Considering concerns of some community users about AGPLv3, we changed the "AGPLv3 license" to "Apache 2.0 license" in January 2022. This enables users to apply JuiceFS to various commercial environments with more confidence, and allows them to do secondary improvements according to their own needs. In addition, it also brings convenience for further integration of upstream and downstream applications, for example, Fluid and PaddlePaddle Operator have integrated JuiceFS to their applications.
The development of an open source software cannot be done without the joint efforts of community users, including every member who participated in submitting issues, contributing PR, sharing articles, and providing answers to questions. We would like to give our great gratitude to all of them!
Future plan
Since JuiceFS v1.0 is the first Long Term Support (LTS) version, we will provide continuous maintenance for 24 months, after which there will be new LTS versions for upgrades.

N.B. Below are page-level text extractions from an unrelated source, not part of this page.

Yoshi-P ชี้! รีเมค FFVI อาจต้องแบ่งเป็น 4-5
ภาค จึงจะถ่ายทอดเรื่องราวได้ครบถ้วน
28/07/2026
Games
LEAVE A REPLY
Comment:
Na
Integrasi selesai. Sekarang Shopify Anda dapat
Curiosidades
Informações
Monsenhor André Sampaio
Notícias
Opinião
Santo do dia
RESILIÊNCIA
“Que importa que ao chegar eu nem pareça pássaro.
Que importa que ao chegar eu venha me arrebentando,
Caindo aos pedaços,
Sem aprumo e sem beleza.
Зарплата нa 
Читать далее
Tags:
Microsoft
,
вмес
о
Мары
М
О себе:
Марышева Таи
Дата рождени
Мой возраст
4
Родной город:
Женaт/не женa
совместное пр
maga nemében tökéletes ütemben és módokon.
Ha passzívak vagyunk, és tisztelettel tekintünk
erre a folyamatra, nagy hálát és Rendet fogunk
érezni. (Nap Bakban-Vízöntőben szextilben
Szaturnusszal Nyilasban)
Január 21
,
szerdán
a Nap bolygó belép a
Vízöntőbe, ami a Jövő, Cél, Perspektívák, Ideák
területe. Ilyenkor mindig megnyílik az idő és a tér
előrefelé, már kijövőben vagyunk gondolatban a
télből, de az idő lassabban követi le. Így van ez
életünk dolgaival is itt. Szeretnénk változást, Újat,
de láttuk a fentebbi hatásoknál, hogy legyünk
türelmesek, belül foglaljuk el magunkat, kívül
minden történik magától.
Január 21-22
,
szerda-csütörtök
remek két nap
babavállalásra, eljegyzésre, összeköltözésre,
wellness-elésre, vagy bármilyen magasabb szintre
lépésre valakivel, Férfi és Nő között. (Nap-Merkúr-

The following features will be implemented in future versions (feedback is welcome):
- Support FoundationDB as the metadata engine
- Directory quota
- User and group quotas
- POSIX ACLs
- Snapshot
- WORM (Write Once Read Many)
In the continuous iteration process of JuiceFS, the backward compatibility has been always maintained. It is hoped that new improvements can be used by users soon, and the future version will also be compatible with v1.0 and provide a smooth upgrade solution. At the same time, JuiceFS v1.0 has also made some forward compatibility preparations for future versions.